If self-driving cars could reach an acceptable level of reliability through the integration of teleoperation, it would be a major boon to road safety. It would also be a significant lifeline for seniors and the disabled, who may not be able to safely operate a traditional car.
Perhaps most importantly in a coronavirus-ravaged world, deploying self-driving and teleoperated vehicles could be an ideal way to shore up transportation systems for essential workers. It would also allow quarantined gig workers to continue delivering essential supplies by piloting remote vehicles from their homes, rather than remaining out in the world and risking infection.
Food delivery services like DoorDash and ride-hailing services like Uber have proven themselves an essential cog in the machinery of modern cities during recent outbreaks of the disease. But continuing to operate during a pandemic puts their delivery drivers (and possibly the public) at risk.
Self-driving vehicles (which were used to deliver food even before the pandemic) and delivery robots could still complete essential deliveries, while keeping human drivers out of harm’s way. Indeed, Kiwi has pivoted to delivering medical supplies since the Covid-19 pandemic began. Nuro, another startup, had already received approval to test self-driving delivery vehicles on Texas roads before the pandemic began in earnest.
In the short term, many self-driving and teleoperation companies have suspended testing during the outbreak.
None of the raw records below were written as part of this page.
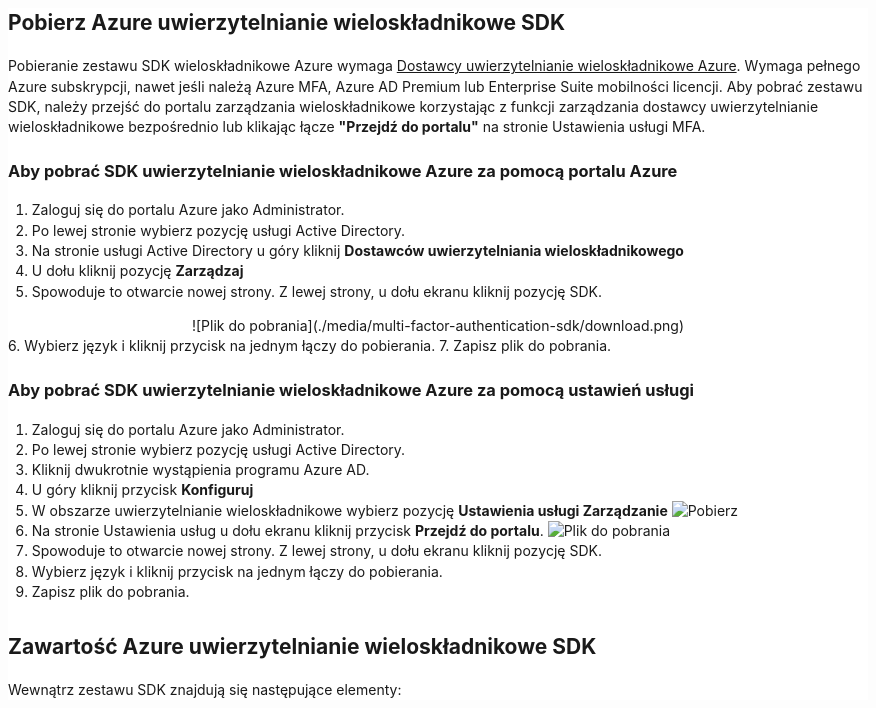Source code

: 


## <a name="download-the-azure-multi-factor-authentication-sdk"></a>Pobierz Azure uwierzytelnianie wieloskładnikowe SDK

Pobieranie zestawu SDK wieloskładnikowe Azure wymaga [Dostawcy uwierzytelnianie wieloskładnikowe Azure](multi-factor-authentication-get-started-auth-provider.md).  Wymaga pełnego Azure subskrypcji, nawet jeśli należą Azure MFA, Azure AD Premium lub Enterprise Suite mobilności licencji.  Aby pobrać zestawu SDK, należy przejść do portalu zarządzania wieloskładnikowe korzystając z funkcji zarządzania dostawcy uwierzytelnianie wieloskładnikowe bezpośrednio lub klikając łącze **"Przejdź do portalu"** na stronie Ustawienia usługi MFA.


### <a name="to-download-the-azure-multi-factor-authentication-sdk-from-the-azure-portal"></a>Aby pobrać SDK uwierzytelnianie wieloskładnikowe Azure za pomocą portalu Azure


1. Zaloguj się do portalu Azure jako Administrator.
2. Po lewej stronie wybierz pozycję usługi Active Directory.
3. Na stronie usługi Active Directory u góry kliknij **Dostawców uwierzytelniania wieloskładnikowego**
4. U dołu kliknij pozycję **Zarządzaj**
5. Spowoduje to otwarcie nowej strony.  Z lewej strony, u dołu ekranu kliknij pozycję SDK.
<center>![Plik do pobrania](./media/multi-factor-authentication-sdk/download.png)</center>
6. Wybierz język i kliknij przycisk na jednym łączy do pobierania.
7. Zapisz plik do pobrania.



### <a name="to-download-the-azure-multi-factor-authentication-sdk-via-the-service-settings"></a>Aby pobrać SDK uwierzytelnianie wieloskładnikowe Azure za pomocą ustawień usługi


1. Zaloguj się do portalu Azure jako Administrator.
2. Po lewej stronie wybierz pozycję usługi Active Directory.
3. Kliknij dwukrotnie wystąpienia programu Azure AD.
4. U góry kliknij przycisk **Konfiguruj**
5. W obszarze uwierzytelnianie wieloskładnikowe wybierz pozycję **Ustawienia usługi Zarządzanie**
![Pobierz](./media/multi-factor-authentication-sdk/download2.png)
6. Na stronie Ustawienia usług u dołu ekranu kliknij przycisk **Przejdź do portalu**.
![Plik do pobrania](./media/multi-factor-authentication-sdk/download3a.png)
7. Spowoduje to otwarcie nowej strony.  Z lewej strony, u dołu ekranu kliknij pozycję SDK.
8. Wybierz język i kliknij przycisk na jednym łączy do pobierania.
9. Zapisz plik do pobrania.

## <a name="contents-of-the-azure-multi-factor-authentication-sdk"></a>Zawartość Azure uwierzytelnianie wieloskładnikowe SDK
Wewnątrz zestawu SDK znajdują się następujące elementy:
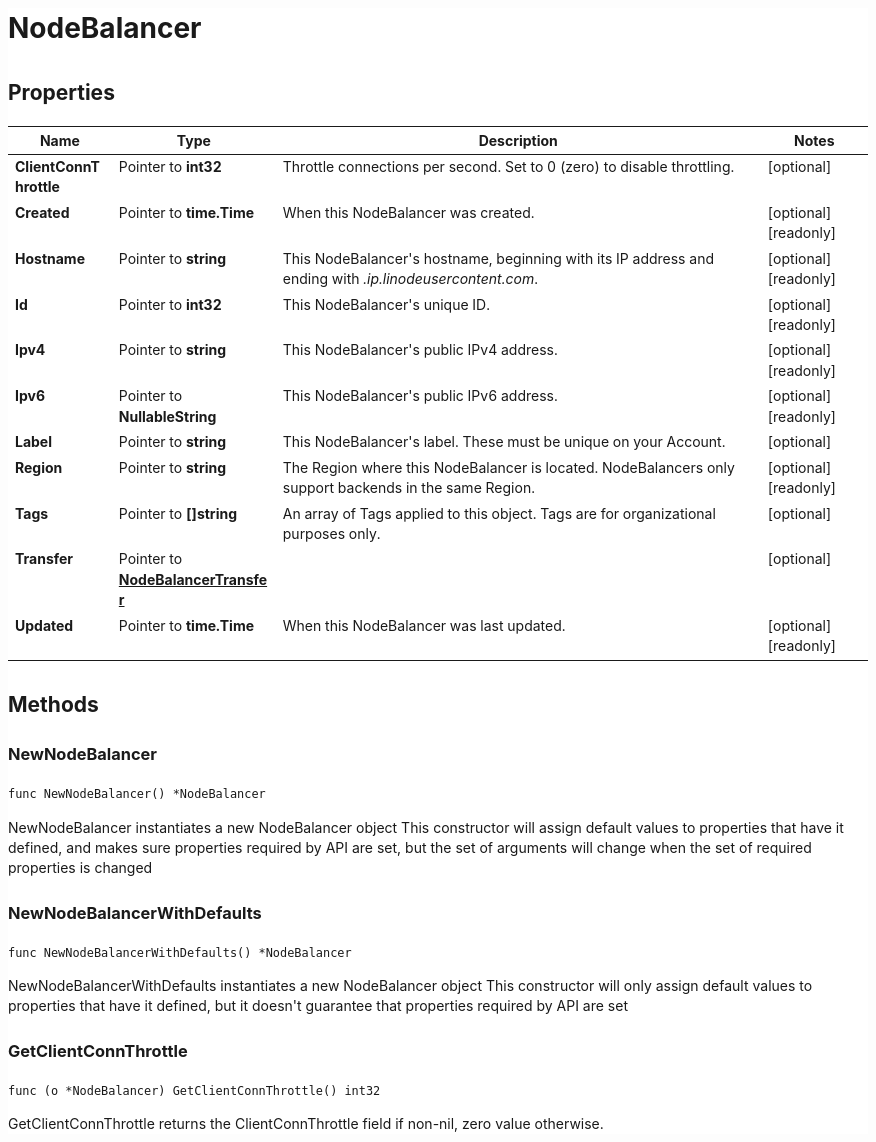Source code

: # NodeBalancer

## Properties

Name | Type | Description | Notes
------------ | ------------- | ------------- | -------------
**ClientConnThrottle** | Pointer to **int32** | Throttle connections per second.  Set to 0 (zero) to disable throttling. | [optional] 
**Created** | Pointer to **time.Time** | When this NodeBalancer was created. | [optional] [readonly] 
**Hostname** | Pointer to **string** | This NodeBalancer&#39;s hostname, beginning with its IP address and ending with _.ip.linodeusercontent.com_. | [optional] [readonly] 
**Id** | Pointer to **int32** | This NodeBalancer&#39;s unique ID. | [optional] [readonly] 
**Ipv4** | Pointer to **string** | This NodeBalancer&#39;s public IPv4 address. | [optional] [readonly] 
**Ipv6** | Pointer to **NullableString** | This NodeBalancer&#39;s public IPv6 address. | [optional] [readonly] 
**Label** | Pointer to **string** | This NodeBalancer&#39;s label. These must be unique on your Account. | [optional] 
**Region** | Pointer to **string** | The Region where this NodeBalancer is located. NodeBalancers only support backends in the same Region. | [optional] [readonly] 
**Tags** | Pointer to **[]string** | An array of Tags applied to this object.  Tags are for organizational purposes only. | [optional] 
**Transfer** | Pointer to [**NodeBalancerTransfer**](NodeBalancerTransfer.md) |  | [optional] 
**Updated** | Pointer to **time.Time** | When this NodeBalancer was last updated. | [optional] [readonly] 

## Methods

### NewNodeBalancer

`func NewNodeBalancer() *NodeBalancer`

NewNodeBalancer instantiates a new NodeBalancer object
This constructor will assign default values to properties that have it defined,
and makes sure properties required by API are set, but the set of arguments
will change when the set of required properties is changed

### NewNodeBalancerWithDefaults

`func NewNodeBalancerWithDefaults() *NodeBalancer`

NewNodeBalancerWithDefaults instantiates a new NodeBalancer object
This constructor will only assign default values to properties that have it defined,
but it doesn't guarantee that properties required by API are set

### GetClientConnThrottle

`func (o *NodeBalancer) GetClientConnThrottle() int32`

GetClientConnThrottle returns the ClientConnThrottle field if non-nil, zero value otherwise.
But as lockdowns wear on, more transit systems close, the need for delivery becomes increasingly acute, and a larger number of gig economy workers are confined to their homes, self-driving vehicles with teleoperation are likely to emerge as an increasingly valuable and resilient technology.
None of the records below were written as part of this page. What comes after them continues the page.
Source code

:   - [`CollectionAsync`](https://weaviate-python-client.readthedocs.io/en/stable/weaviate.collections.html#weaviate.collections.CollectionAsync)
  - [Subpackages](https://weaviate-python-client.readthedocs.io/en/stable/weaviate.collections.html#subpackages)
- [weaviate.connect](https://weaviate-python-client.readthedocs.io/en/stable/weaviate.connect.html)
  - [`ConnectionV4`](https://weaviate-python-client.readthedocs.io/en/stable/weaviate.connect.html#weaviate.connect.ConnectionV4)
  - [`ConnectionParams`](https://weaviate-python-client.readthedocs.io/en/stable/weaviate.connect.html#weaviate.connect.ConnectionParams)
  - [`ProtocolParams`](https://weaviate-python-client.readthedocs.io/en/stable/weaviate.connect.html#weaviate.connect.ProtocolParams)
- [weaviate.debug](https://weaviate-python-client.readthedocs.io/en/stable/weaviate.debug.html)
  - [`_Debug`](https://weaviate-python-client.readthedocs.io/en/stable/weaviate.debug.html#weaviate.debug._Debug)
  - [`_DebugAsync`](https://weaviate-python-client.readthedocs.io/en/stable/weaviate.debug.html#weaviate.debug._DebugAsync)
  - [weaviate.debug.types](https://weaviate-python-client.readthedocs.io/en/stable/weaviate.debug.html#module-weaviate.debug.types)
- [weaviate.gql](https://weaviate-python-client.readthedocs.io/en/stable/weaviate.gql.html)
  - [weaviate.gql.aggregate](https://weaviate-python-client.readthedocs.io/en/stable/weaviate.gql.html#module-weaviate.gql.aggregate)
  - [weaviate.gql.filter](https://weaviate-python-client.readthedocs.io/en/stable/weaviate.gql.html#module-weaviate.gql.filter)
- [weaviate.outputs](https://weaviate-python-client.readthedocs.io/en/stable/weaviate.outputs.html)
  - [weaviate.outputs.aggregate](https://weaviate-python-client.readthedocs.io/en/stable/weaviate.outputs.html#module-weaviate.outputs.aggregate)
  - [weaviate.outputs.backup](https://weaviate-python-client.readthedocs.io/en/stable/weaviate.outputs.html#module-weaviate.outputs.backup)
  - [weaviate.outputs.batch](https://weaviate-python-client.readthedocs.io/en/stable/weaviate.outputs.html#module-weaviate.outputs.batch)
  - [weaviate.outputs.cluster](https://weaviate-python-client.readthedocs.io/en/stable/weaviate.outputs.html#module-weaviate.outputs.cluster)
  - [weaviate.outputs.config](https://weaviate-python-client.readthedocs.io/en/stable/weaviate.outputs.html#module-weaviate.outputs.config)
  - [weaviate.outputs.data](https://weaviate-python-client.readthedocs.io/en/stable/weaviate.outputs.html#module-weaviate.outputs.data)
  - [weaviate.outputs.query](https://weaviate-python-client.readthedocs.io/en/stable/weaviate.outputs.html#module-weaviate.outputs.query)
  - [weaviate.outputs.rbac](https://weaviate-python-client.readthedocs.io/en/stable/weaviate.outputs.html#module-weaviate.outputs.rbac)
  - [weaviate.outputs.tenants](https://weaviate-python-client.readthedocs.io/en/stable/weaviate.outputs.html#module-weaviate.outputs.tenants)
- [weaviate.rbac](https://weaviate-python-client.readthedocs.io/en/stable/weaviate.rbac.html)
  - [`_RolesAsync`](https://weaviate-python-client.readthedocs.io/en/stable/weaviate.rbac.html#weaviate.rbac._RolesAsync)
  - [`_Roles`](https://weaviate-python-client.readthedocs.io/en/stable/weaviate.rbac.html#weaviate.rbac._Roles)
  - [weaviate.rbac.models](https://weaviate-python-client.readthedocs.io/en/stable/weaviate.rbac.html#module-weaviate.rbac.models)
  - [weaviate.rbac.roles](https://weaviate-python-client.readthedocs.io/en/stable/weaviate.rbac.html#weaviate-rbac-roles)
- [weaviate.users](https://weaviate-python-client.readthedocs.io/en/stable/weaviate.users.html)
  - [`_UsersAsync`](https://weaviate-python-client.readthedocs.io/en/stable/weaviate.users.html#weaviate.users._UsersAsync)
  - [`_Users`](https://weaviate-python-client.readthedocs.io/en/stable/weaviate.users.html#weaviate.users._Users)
In many ways, there’s never been a better time to deploy the technology. Roads are nearly deserted, reducing the risk of accidents. Disaster declarations have led to the loosening of bureaucratic red tape in many other industries. With high unemployment, there is a glut of skilled workers who could be trained to supervise delivery robots, operate self-driving delivery cars, or remotely return micro-mobility scooters.
So far, self-driving tech has been applied behind the scenes by the Go Xs and Kiwis of the world. It has made possible smart forklifts and other warehouse tech. It has been used for drones and other UAVs, and enthusiastically applied by the military.
With demand spurred by Covid-19 and the addition of teleoperation systems, self-driving vehicles may finally go from an “almost there” technology to an essential part of our transportation system.
If they do, they have the potential to take millions of our most at-risk workers out of harm’s way, while maintaining the flow of food, groceries, medical supplies, and other essential goods we so desperately need to weather this pandemic at home.